Several years before realizing the idea of the Cardoso Flea Circus, Maria Fernanda Cardoso began researching the history of flea circus performances and teaching herself the lost art of training fleas. Popularized in the nineteenth century, flea circuses were novelty performances staged for small groups of onlookers; two varieties are documented—one that used “sleight of hand” to create the appearance of real fleas, and a second that used actual fleas. Cardoso, whose past sculptural investigations have often been inspired by the animal or once-living world (using such material as shells and bones), was interested in raising and training live fleas.
At FWM, Cardoso created the “big top” tent to heighten the performative aspects of the circus while also allowing for a sculptural installation to remain after the initial performance was over. Constructed from a variety of fabrics—canvas, taffeta, silk, rayon, cotton, and polyester—the tent is highly decorative and is embellished with painted portraits of the famous flea performers. A plexiglass arena, which serves as the staging ground for the fleas’ performances, is equipped with props such as cannons, netting, tall ladders with thimbles of water, and tightropes.

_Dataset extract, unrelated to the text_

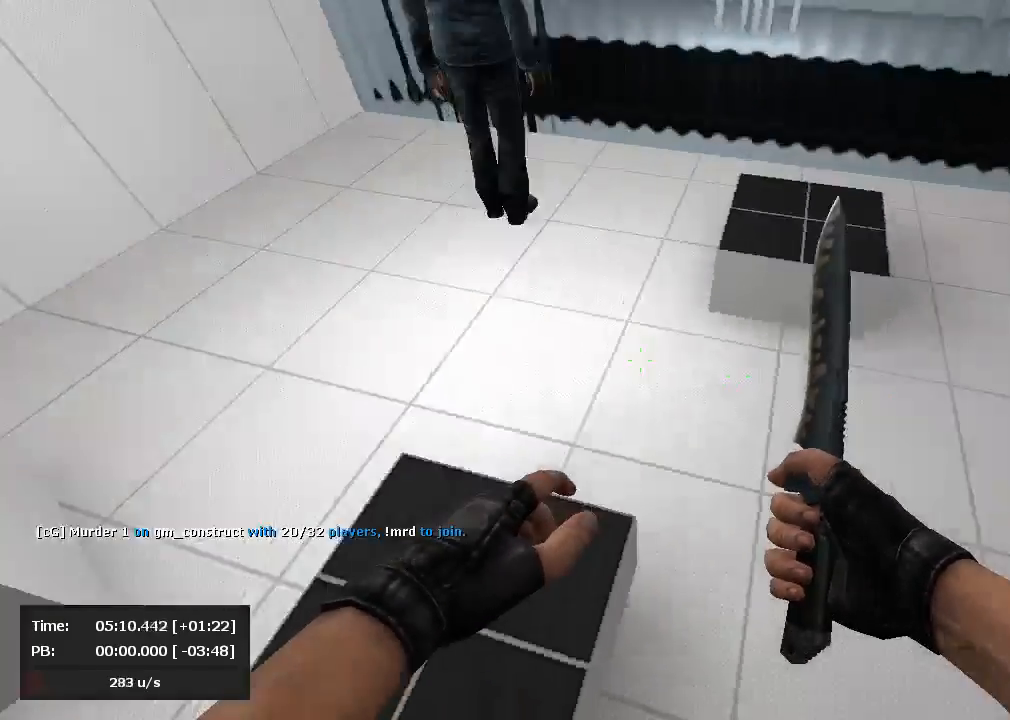
{"keys": ["d", "jump"], "mouse": ["right"], "events": [[190, "a", "up"], [190, "d", "down"], [238, "mouse_left", "up"], [238, "mouse_right", "down"]]}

When performing Cardoso Flea Circus, Maria Fernanda Cardoso, dressed in circus attire, leads her fleas through a series of daring tricks, all of which are designed to accentuate the fleas’ natural responses to heat, light, and breath (carbon dioxide). The compelling acrobatic efforts of the fleas include dancing, tightrope walks, high dives, and weightlifting. Cardoso and her husband, video and filmmaker Ross Harley, created a video of the circus with FWM, which serves as a stand-in for the live performance and provides close-up views of the fleas performing their tricks.